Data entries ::
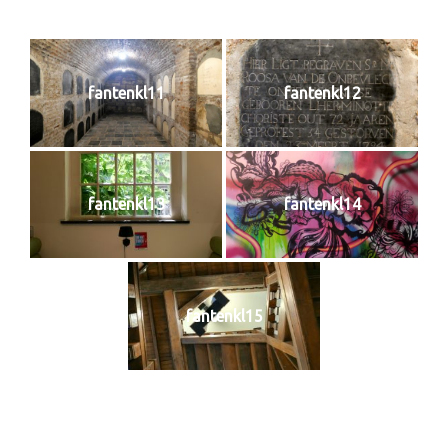
fantenkl11
fantenkl12
fantenkl13
fantenkl14
fantenkl15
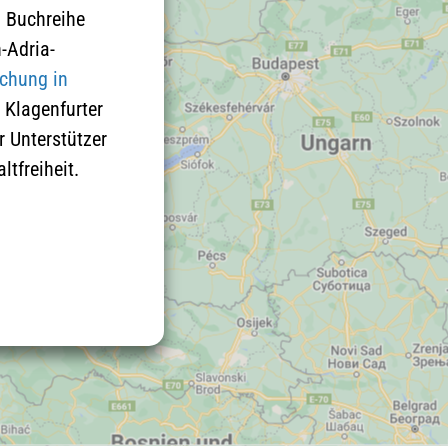
d Buchreihe
-Adria-
schung in
 Klagenfurter
r Unterstützer
ltfreiheit.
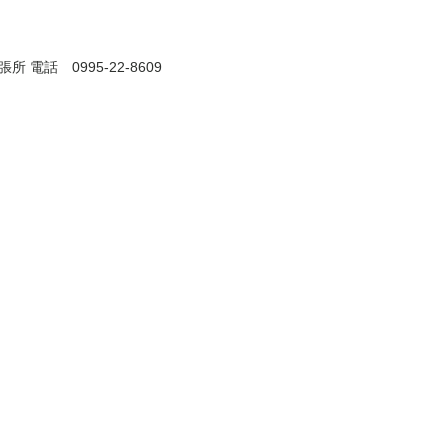
電話 0995‐22‐8609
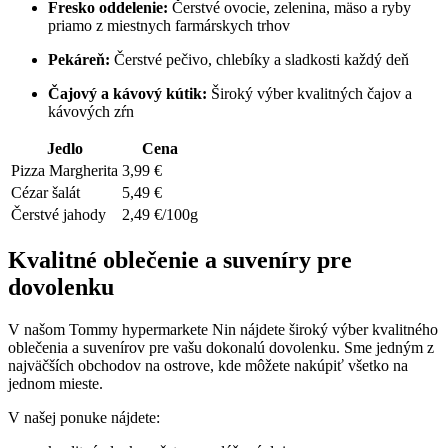
Fresko oddelenie:
Čerstvé ovocie, zelenina, mäso a ryby
priamo z miestnych farmárskych trhov
Pekáreň:
Čerstvé pečivo, chlebíky a sladkosti každý deň
Čajový a kávový kútik:
Široký výber kvalitných čajov a
kávových zŕn
Jedlo
Cena
Pizza Margherita
3,99 €
Cézar šalát
5,49 €
Čerstvé jahody
2,49 €/100g
Kvalitné oblečenie a suveníry pre
dovolenku
V našom Tommy hypermarkete Nin nájdete široký výber kvalitného
oblečenia a suvenírov pre vašu dokonalú dovolenku. Sme jedným z
najväčších obchodov na ostrove, kde môžete nakúpiť všetko na
jednom mieste.
V našej ponuke nájdete:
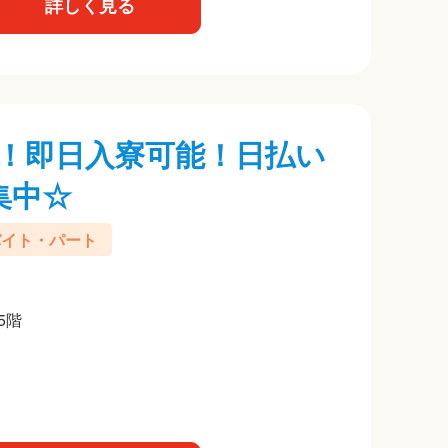
詳しく見る
！即日入寮可能！日払い
集中☆
バイト・パート
5階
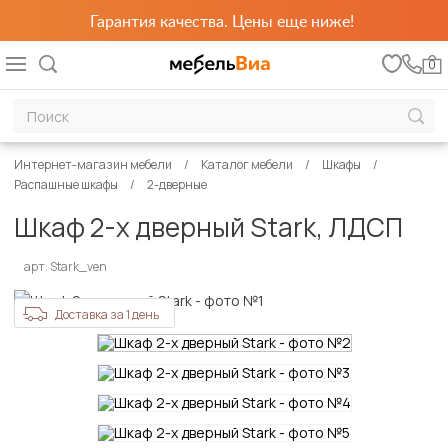
Гарантия качества. Цены еще ниже!
0
Интернет-магазин мебели
Каталог мебели
Шкафы
Распашные шкафы
2-дверные
Шкаф 2-х дверный Stark, ЛДСП
арт. Stark_ven
Доставка за 1 день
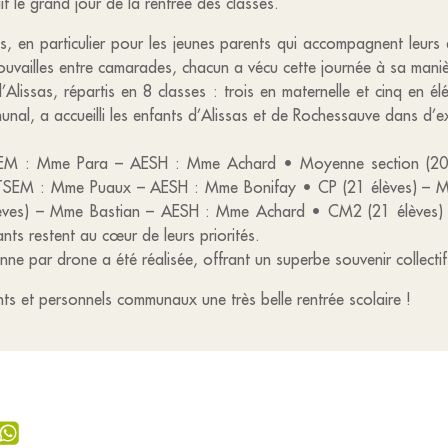
t le grand jour de la rentrée des classes.
 en particulier pour les jeunes parents qui accompagnent leurs e
rouvailles entre camarades, chacun a vécu cette journée à sa maniè
’Alissas, répartis en 8 classes : trois en maternelle et cinq en él
al, a accueilli les enfants d’Alissas et de Rochessauve dans d’ex
ATSEM : Mme Para – AESH : Mme Achard • Moyenne section (20
ATSEM : Mme Puaux – AESH : Mme Bonifay • CP (21 élèves) – M
ves) – Mme Bastian – AESH : Mme Achard • CM2 (21 élèves) – 
nts restent au cœur de leurs priorités.
e par drone a été réalisée, offrant un superbe souvenir collectif
ts et personnels communaux une très belle rentrée scolaire !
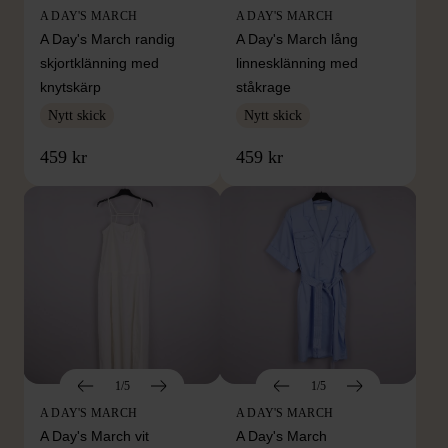
A DAY'S MARCH
A DAY'S MARCH
A Day's March randig
A Day's March lång
skjortklänning med
linnesklänning med
knytskärp
ståkrage
Nytt skick
Nytt skick
459 kr
459 kr
1/5
1/5
A DAY'S MARCH
A DAY'S MARCH
A Day's March vit
A Day's March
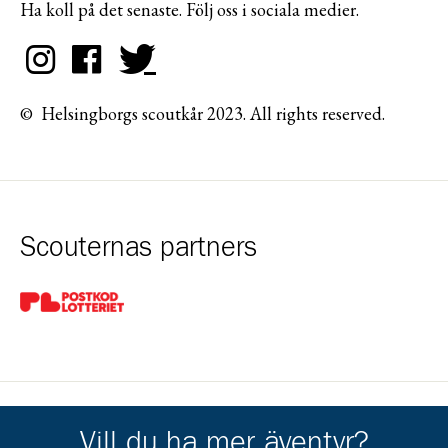
Ha koll på det senaste. Följ oss i sociala medier.
© Helsingborgs scoutkår 2023. All rights reserved.
Scouternas partners
Gå till pl_50
Vill du ha mer äventyr?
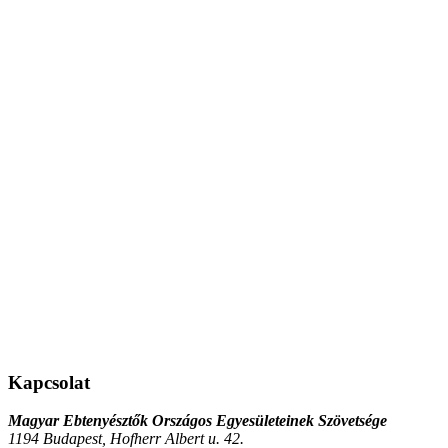
Kapcsolat
Magyar Ebtenyésztők Országos Egyesületeinek Szövetsége
1194 Budapest, Hofherr Albert u. 42.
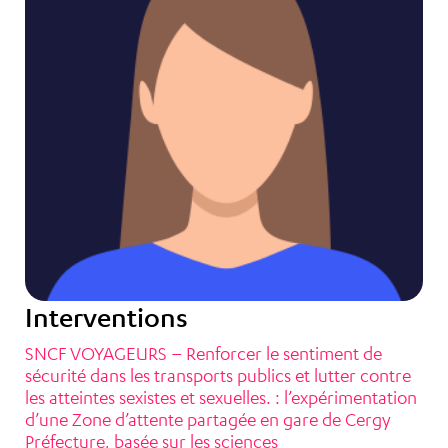
Interventions
SNCF VOYAGEURS – Renforcer le sentiment de
sécurité dans les transports publics et lutter contre
les atteintes sexistes et sexuelles. : l’expérimentation
d’une Zone d’attente partagée en gare de Cergy
Préfecture, basée sur les sciences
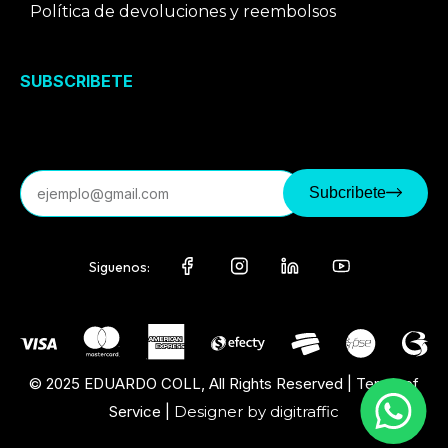
Política de devoluciones y reembolsos
SUBSCRIBETE
Correo electrónico
Subcribete
Siguenos:
© 2025 EDUARDO COLL, All Rights Reserved | Terms of
Service |
Designer by digitraffic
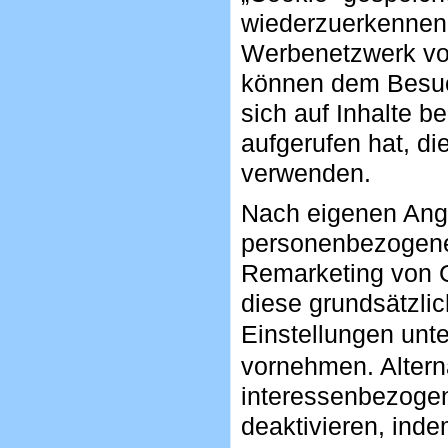
wiederzuerkennen,
Werbenetzwerk vo
können dem Besuc
sich auf Inhalte b
aufgerufen hat, d
verwenden.
Nach eigenen Ang
personenbezogenen
Remarketing von 
diese grundsätzli
Einstellungen unt
vornehmen. Altern
interessenbezogen
deaktivieren, ind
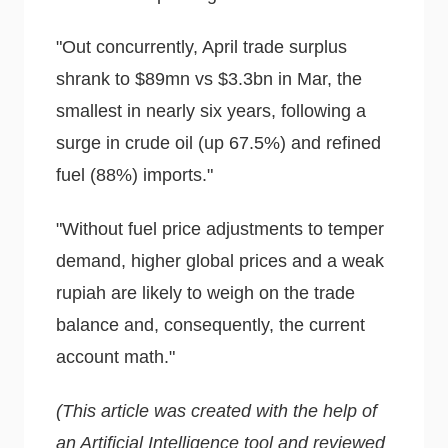
"Out concurrently, April trade surplus
shrank to $89mn vs $3.3bn in Mar, the
smallest in nearly six years, following a
surge in crude oil (up 67.5%) and refined
fuel (88%) imports."
"Without fuel price adjustments to temper
demand, higher global prices and a weak
rupiah are likely to weigh on the trade
balance and, consequently, the current
account math."
(This article was created with the help of
an Artificial Intelligence tool and reviewed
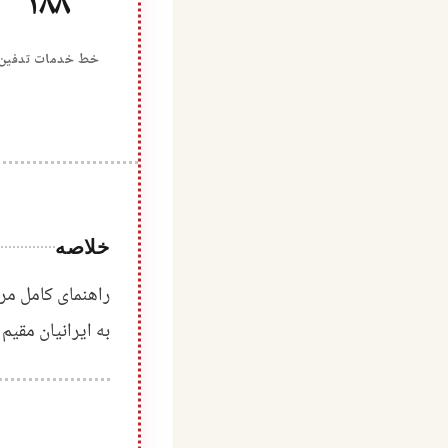
۱۸۸
خط خدمات تدفین
خلاصه
راهنمای کامل مرا
به ایرانیان مقیم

Job :: Using the entries above, count the lines that have the string "ATSEM" in them. Answer with that number only.

Answer section :: 2